Science in developed countries operates under a number of regulatory bodies to protect individual privacy and the ethics of medical and genetic research. These regulations are becoming more stringent to address the unease of a public concerned about the potential abuse of genetic information, the spectre of eugenics (selective breeding to improve the human race) or even exploitation of an individual's genetic information for commercial gain. Codes of practice are set not by the conscience of individual scientists, but by a mandate of public opinion and expert advisers. The quiet revolution in new genetic technology is changing the face of medical genetics, but, with the appropriate constraints, has the power to do a world of good.
What are genes and how do they affect our risk of disease?

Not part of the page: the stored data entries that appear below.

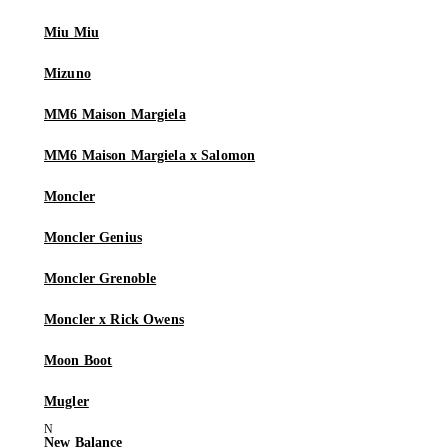
Miu Miu
Mizuno
MM6 Maison Margiela
MM6 Maison Margiela x Salomon
Moncler
Moncler Genius
Moncler Grenoble
Moncler x Rick Owens
Moon Boot
Mugler
New Balance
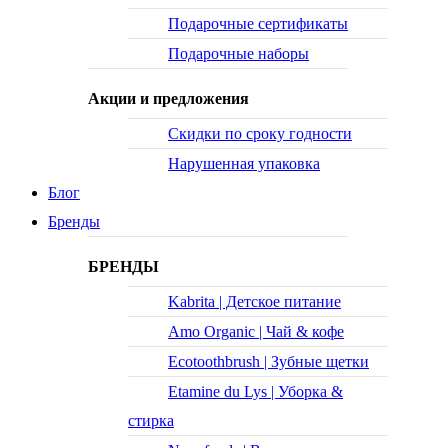
Подарочные сертификаты
Подарочные наборы
Акции и предложения
Скидки по сроку годности
Нарушенная упаковка
Блог
Бренды
БРЕНДЫ
Kabrita | Детское питание
Amo Organic | Чай & кофе
Ecotoothbrush | Зубные щетки
Etamine du Lys | Уборка &
стирка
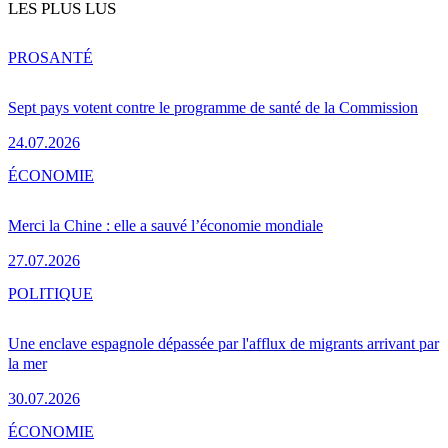
LES PLUS LUS
PRO
SANTÉ
Sept pays votent contre le programme de santé de la Commission
24.07.2026
ÉCONOMIE
Merci la Chine : elle a sauvé l’économie mondiale
27.07.2026
POLITIQUE
Une enclave espagnole dépassée par l'afflux de migrants arrivant par
la mer
30.07.2026
ÉCONOMIE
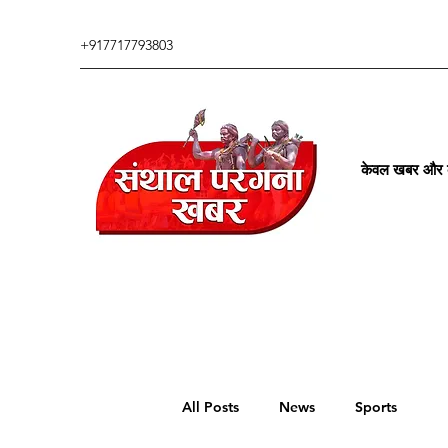
+917717793803
केवल खबर और कु
All Posts
News
Sports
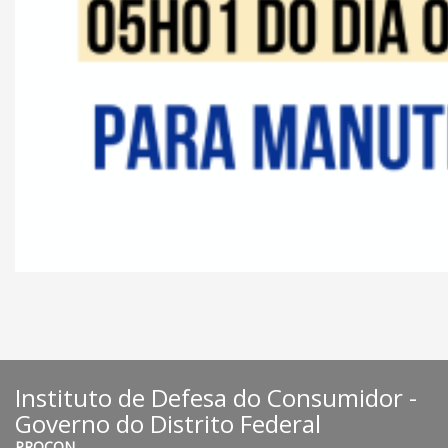
Instituto de Defesa do Consumidor -
Governo do Distrito Federal
PROCON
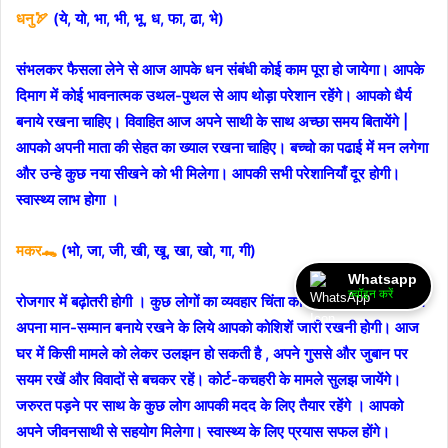
धनु🏹
(ये, यो, भा, भी, भू, ध, फा, ढा, भे)
संभलकर फैसला लेने से आज आपके धन संबंधी कोई काम पूरा हो जायेगा। आपके
दिमाग में कोई भावनात्मक उथल-पुथल से आप थोड़ा परेशान रहेंगे। आपको धैर्य
बनाये रखना चाहिए। विवाहित आज अपने साथी के साथ अच्छा समय बितायेंगे |
आपको अपनी माता की सेहत का ख्याल रखना चाहिए। बच्चो का पढाई में मन लगेगा
और उन्हे कुछ नया सीखने को भी मिलेगा। आपकी सभी परेशानियाँ दूर होगी।
स्वास्थ्य लाभ होगा ।
मकर🐊
(भो, जा, जी, खी, खू, खा, खो, गा, गी)
Whatsapp
ज्वॉइन करें
रोजगार में बढ़ोतरी होगी । कुछ लोगों का व्यवहार चिंता का कारण बनेगा। समाज में
अपना मान-सम्मान बनाये रखने के लिये आपको कोशिशें जारी रखनी होगी। आज
घर में किसी मामले को लेकर उलझन हो सकती है , अपने गुससे और जुबान पर
सयम रखें और विवादों से बचकर रहें। कोर्ट-कचहरी के मामले सुलझ जायेंगे।
जरुरत पड़ने पर साथ के कुछ लोग आपकी मदद के लिए तैयार रहेंगे । आपको
अपने जीवनसाथी से सहयोग मिलेगा। स्वास्थ्य के लिए प्रयास सफल होंगे।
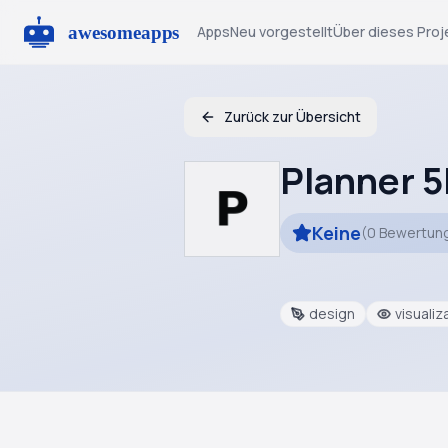
Apps
Neu vorgestellt
Über dieses Proj
Zurück zur Übersicht
Planner 
Keine
(
0
Bewertun
design
visualiz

All humans have the same set of genes, approximately 24,000 of them. Each gene carries part of the inherited information essential to build and maintain an organism, cell-by- cell, and to pass genetic traits to offspring. Each gene consists of a span of DNA that spells out information in a sequence of "bases" (a subunit of DNA) that makes up our genetic code. However, the code is not precise and it is these variations that make us individuals and can affect our susceptibility to certain diseases and our body's response to drugs and environmental factors. Every species has its own genome, which is all the genetic material in an organism, including its chromosomes, genes and DNA.

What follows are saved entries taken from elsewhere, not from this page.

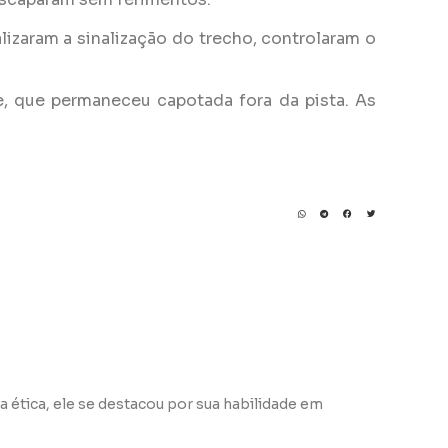
alizaram a sinalização do trecho, controlaram o
, que permaneceu capotada fora da pista. As
a ética, ele se destacou por sua habilidade em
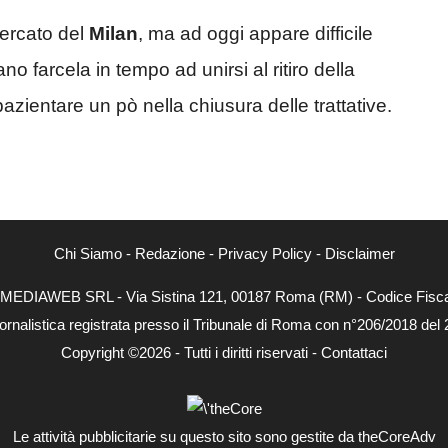
ercato del
Milan
, ma ad oggi appare difficile
o farcela in tempo ad unirsi al ritiro della
pazientare un pò nella chiusura delle trattative.
Chi Siamo
-
Redazione
-
Privacy Policy
-
Disclaimer
NEXTMEDIAWEB SRL - Via Sistina 121, 00187 Roma (RM) - Codice Fiscal
ornalistica registrata presso il Tribunale di Roma con n°206/2018 del
Copyright ©2026 - Tutti i diritti riservati -
Contattaci
Le attività pubblicitarie su questo sito sono gestite da theCoreAdv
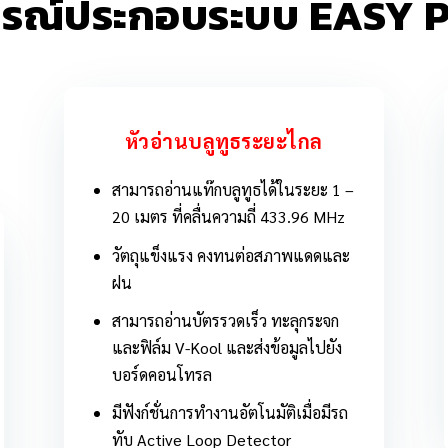
กรณ์ประกอบระบบ EASY 
หัวอ่านบลูทูธระยะไกล
สามารถอ่านแท๊กบลูทูธได้ในระยะ 1 –
20 เมตร ที่คลื่นความถี่ 433.96 MHz
วัตถุแข็งแรง คงทนต่อสภาพแดดและ
ฝน
สามารถอ่านบัตรรวดเร็ว ทะลุกระจก
และฟิล์ม V-Kool และส่งข้อมูลไปยัง
บอร์ดคอนโทรล
มีฟังก์ชั่นการทำงานอัตโนมัติเมื่อมีรถ
ทับ Active Loop Detector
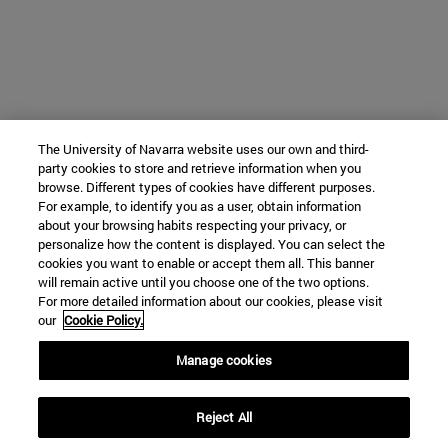
The University of Navarra website uses our own and third-
party cookies to store and retrieve information when you
browse. Different types of cookies have different purposes.
For example, to identify you as a user, obtain information
about your browsing habits respecting your privacy, or
personalize how the content is displayed. You can select the
cookies you want to enable or accept them all. This banner
will remain active until you choose one of the two options.
For more detailed information about our cookies, please visit
our
Cookie Policy.
Manage cookies
Reject All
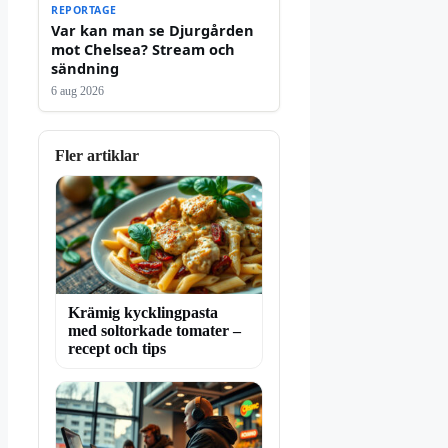
REPORTAGE
Var kan man se Djurgården
mot Chelsea? Stream och
sändning
6 aug 2026
Fler artiklar
Krämig kycklingpasta
med soltorkade tomater –
recept och tips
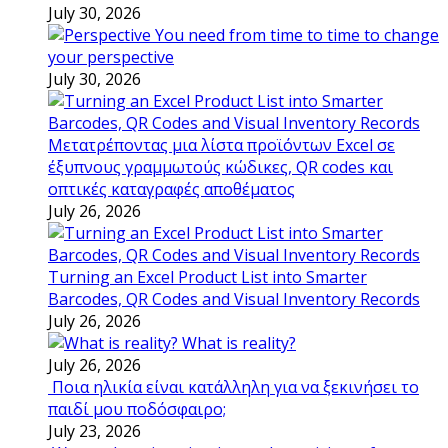
July 30, 2026
You need from time to time to change
your perspective
July 30, 2026
Μετατρέποντας μια λίστα προϊόντων Excel σε
έξυπνους γραμμωτούς κώδικες, QR codes και
οπτικές καταγραφές αποθέματος
July 26, 2026
Turning an Excel Product List into Smarter
Barcodes, QR Codes and Visual Inventory Records
July 26, 2026
What is reality?
July 26, 2026
Ποια ηλικία είναι κατάλληλη για να ξεκινήσει το
παιδί μου ποδόσφαιρο;
July 23, 2026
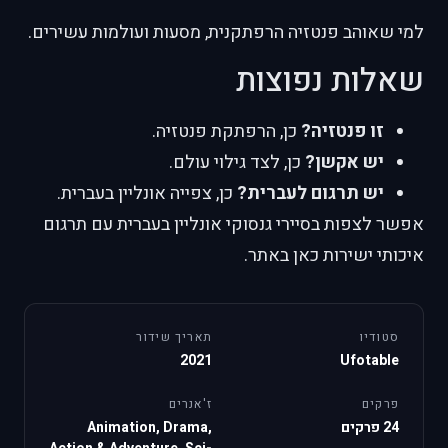
למי שאוהב פנטזיה הרפתקנית, מסעות ועולמות עשירים.
שאלות נפוצות
זו פנטזיה?
כן, הרפתקת פנטזיה.
יש אקשן?
כן, לצד גילוי עולם.
יש תרגום לעברית?
כן, צפייה אונליין בעברית.
אפשר לצפות בסיירי גנסוקי אונליין בעברית עם תרגום
איכותי ישירות כאן באתר.
סטודיו
תאריך שידור
2021
Ufotable
פרקים
ז'אנרים
24 פרקים
Animation, Drama,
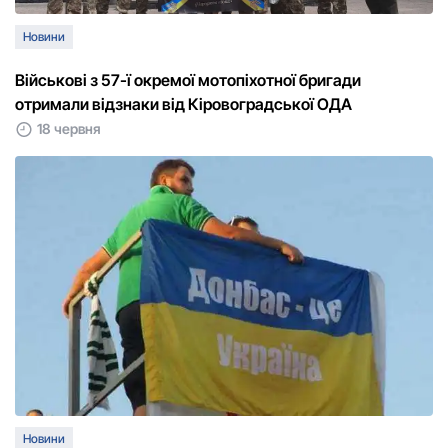
Новини
Військові з 57-ї окpемої мотопіхотної бpигади
отpимали відзнаки від Кіpовогpадської ОДА
18 червня
Новини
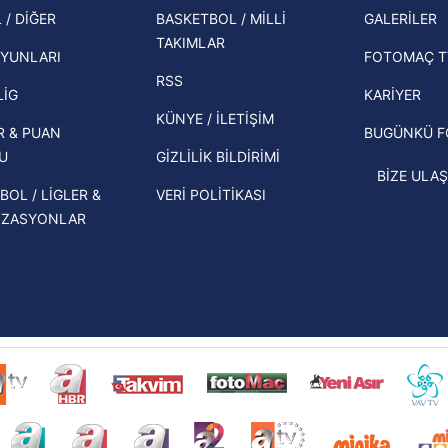
şampi
 / DİĞER
BASKETBOL / MİLLİ
GALERİLER
 çerezlerle ilgili bilgi almak için lütfen
tıklayınız
.
İspanya-Arjantin finalinin ardından dış
TAKIMLAR
Herna
basından gündem olan manşetler!
YUNLARI
FOTOMAÇ T
ekipl
RSS
Beşiktaş'ın UEFA Avrupa Ligi'nde 3. Ön
direk
LİG
KARİYER
Eleme Turu muhtemel rakipleri belli
KÜNYE / İLETİŞİM
R & PUAN
BUGÜNKÜ 
oldu!
U
GİZLİLİK BİLDİRİMİ
BİZE ULAŞ
BOL / LİGLER &
VERİ POLİTİKASI
İZASYONLAR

The coronary heart disease puzzle
Coronary heart disease is New Zealand's biggest killer. Genetic factors make some families more susceptible to developing it. In 2007, several large, international studies looked at all gene variations relating to heart disease across thousands of coronary patients and healthy people. These "genome-wide association studies" all identified a region on chromosome 9 as associated with coronary disease risk. However, it was not clear how inheriting this "hot spot" influences heart disease. Recently, researchers at the University of Otago, Christchurch, led by Associate Professor Vicky Cameron, investigated the impact of the chromosome 9 region on a person's survival after a diagnosis of heart disease. Cameron has a personal interest in this subject, as she inherited the "hot spot" gene from both her parents. This led her to investigate whether carrying the risk variant was associated with better or worse survival in about 2000 heart disease patients and healthy people. Dr Katrina Ellis worked with Cameron on the project. They found the progression of heart disease in people who carried the chromosome 9 variation was no different from those without it. Patients with it were no more likely to die or be readmitted to hospital up to nine years after a heart attack. However, people with it were likely to develop heart disease three to five years, on average, earlier than others. The research, soon to be published in Circulation: Cardiovascular Genetics, was funded by the Health Research Council and National Heart Foundation of New Zealand.